Are you familiar with Apple's concept of "private API"? Apple considers the list of exported symbols from a dynamic library to not be a boundary (in fact, they have a linker that ignores that and links against a predefined list of symbols regardless of what a binary exports), much less the kernel syscall interface. In fact, Apple silicon requires that your program is loaded by dyld as far as I can tell.
While I wan't around in the nineties, I'm curious how syscall numbering helped Apple's success. I'm sure System-V ABI when they switched to 64-bit Intel was probably a nice bonus, but system call numbers?
I might not be following here. Windows kernel functions are those in ntdll.dll. They've been stable for a very long time as far as I am aware. Well, the 30% of them that are documented at least. It's used by drivers, antivirus and rootkits.
C headers with the prototypes are available from the Windows Driver Development Kit. It's not something you want to use though, the average kernel function takes 10 arguments to support both sync and async IO.
Symbol names and function prototypes in ntdll.dll are stable (albeit not officially stable), but system call numbers change frequently: https://j00ru.vexillium.org/syscalls/nt/64/
NTDLL is only stable if Microsoft likes what you're doing. For example, Microsoft culture is super biased against fork() or any creative use of virtual memory. There was, for decades, a sort of a hush hush fork() workaround in NTDLL that people thought was stable. Then some Sunnyvale startup called Crossmeta built a product to capitalize on it, Microsoft rolled out a security update, and poof it's gone. They ignored all the documented warnings saying "if you use NTDLL be sure to have fallback!" So think twice before messing with Redmond.
ntdll is a userspace library, not a part of the kernel. So when you call ntdll functions you aren't calling into the kernel (although most ntdll functions will do so on your behalf).
And ntdll itself is technically unstable[0], though I'll grant you that there are many functions that are unlikely to break. There's no guarantee though.
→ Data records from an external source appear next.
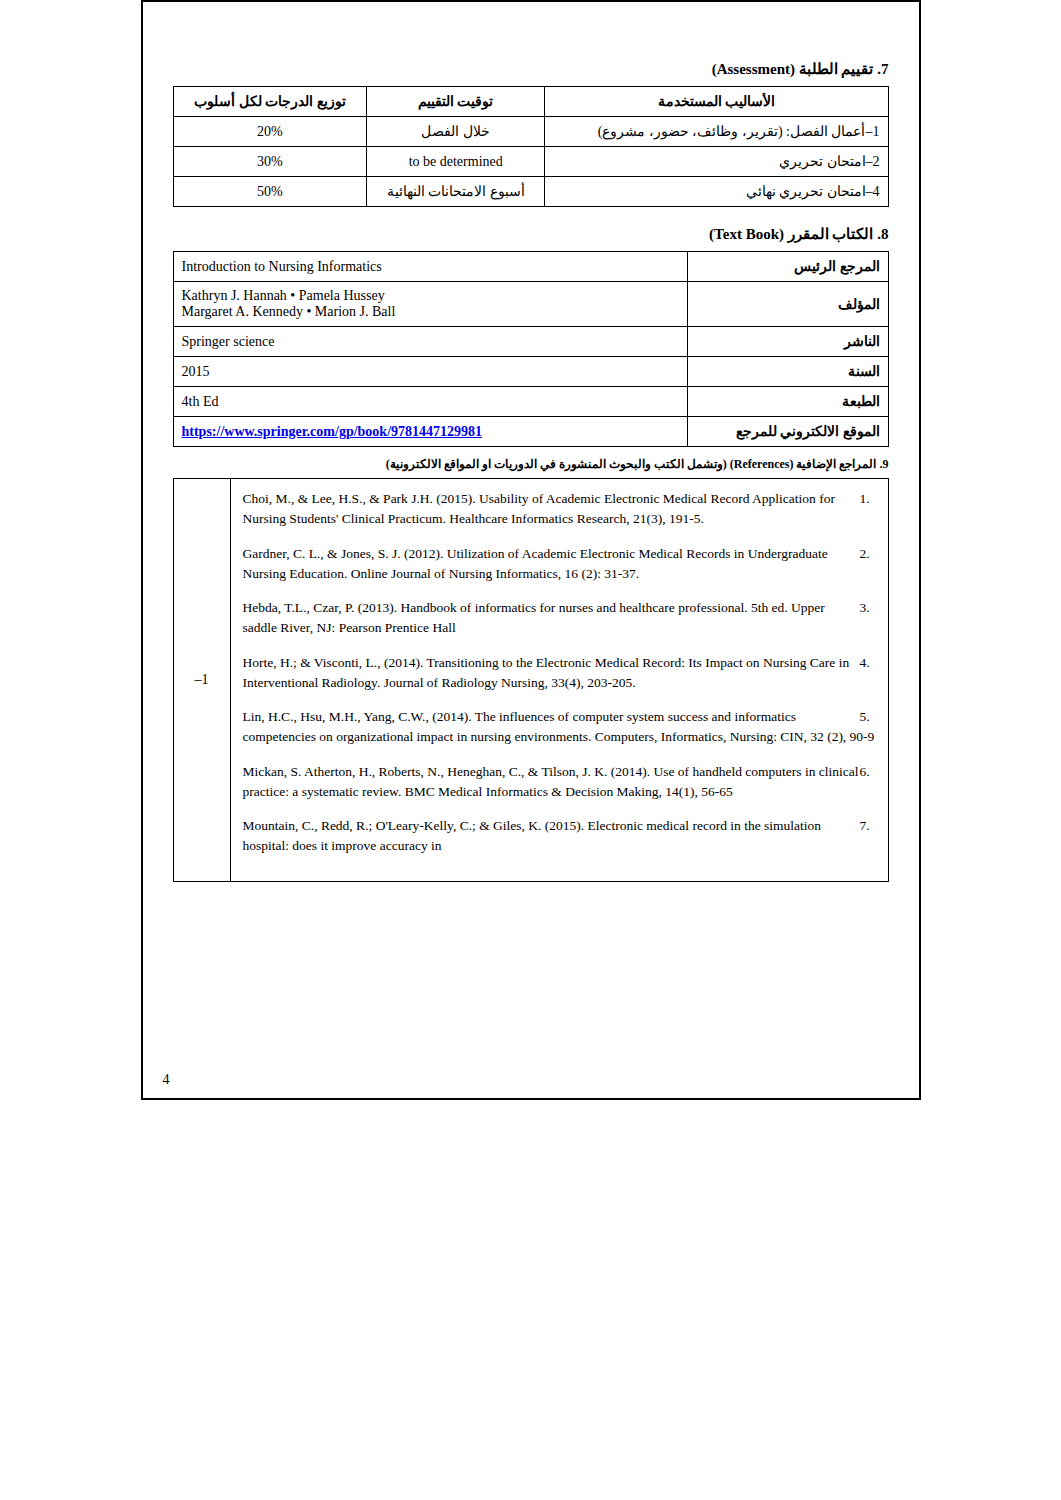7. تقييم الطلبة (Assessment)
| الأساليب المستخدمة | توقيت التقييم | توزيع الدرجات لكل أسلوب |
| --- | --- | --- |
| 1–أعمال الفصل: (تقرير، وظائف، حضور، مشروع) | خلال الفصل | 20% |
| 2–امتحان تحريري | to be determined | 30% |
| 4–امتحان تحريري نهائي | أسبوع الامتحانات النهائية | 50% |
8. الكتاب المقرر (Text Book)
| المرجع الرئيس | Introduction to Nursing Informatics |
| المؤلف | Kathryn J. Hannah • Pamela Hussey Margaret A. Kennedy • Marion J. Ball |
| الناشر | Springer science |
| السنة | 2015 |
| الطبعة | 4th Ed |
| الموقع الالكتروني للمرجع | https://www.springer.com/gp/book/9781447129981 |
9. المراجع الإضافية (References) (وتشمل الكتب والبحوث المنشورة في الدوريات او المواقع الالكترونية)
| 1. Choi, M., & Lee, H.S., & Park J.H. (2015). Usability of Academic Electronic Medical Record Application for Nursing Students' Clinical Practicum. Healthcare Informatics Research, 21(3), 191-5. 2. Gardner, C. L., & Jones, S. J. (2012). Utilization of Academic Electronic Medical Records in Undergraduate Nursing Education. Online Journal of Nursing Informatics, 16 (2): 31-37. 3. Hebda, T.L., Czar, P. (2013). Handbook of informatics for nurses and healthcare professional. 5th ed. Upper saddle River, NJ: Pearson Prentice Hall 4. Horte, H.; & Visconti, L., (2014). Transitioning to the Electronic Medical Record: Its Impact on Nursing Care in Interventional Radiology. Journal of Radiology Nursing, 33(4), 203-205. 5. Lin, H.C., Hsu, M.H., Yang, C.W., (2014). The influences of computer system success and informatics competencies on organizational impact in nursing environments. Computers, Informatics, Nursing: CIN, 32 (2), 90-9 6. Mickan, S. Atherton, H., Roberts, N., Heneghan, C., & Tilson, J. K. (2014). Use of handheld computers in clinical practice: a systematic review. BMC Medical Informatics & Decision Making, 14(1), 56-65 7. Mountain, C., Redd, R.; O'Leary-Kelly, C.; & Giles, K. (2015). Electronic medical record in the simulation hospital: does it improve accuracy in | 1– |
4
There are different rules for drivers. Which is also why it's common and normal for a driver written for an older version of Windows to not work on a new version, but it's rare (and considered a bug) for userspace software.
Doubtful. There have long been software that abuses syscalls and other kernel level features to implement Sony rootkits and other DRM. Ironically those that implement game copy protection would be annoyed if syscalls were stabilized because the whole reason they use unstable syscalls is to obfuscate what they're doing and make the program extremely sensitive to tampering.
Do you have a source for that? The closest I could find suggests otherwise, but admittedly I haven't yet found a more relevant document on policy:
> No compatibility for API and ABI is guaranteed from one to the next major release, though an effort is made to make the upgrade process and source code changes as untroubled as possible.
It’s pretty obvious from the fact that people are routinely running jails with old userspace (eg 11.0) under newer kernels (eg 13.0). It doesn’t always work for management interfaces (so eg an old route(8) binary might be broken), but is guaranteed to work for normal user programs.
> Bell System Five is the umbrella term we use to describe Linux, FreeBSD, OpenBSD, and Mac OS X which all have nearly-identical application binary interfaces that stood the test of time, having definitions nearly the same as those of AT&T back in the 1980's.
However, only Linux guarantees stability at this level so I too am very sceptical that this will "stand the test of time". And of course this completely excludes Windows.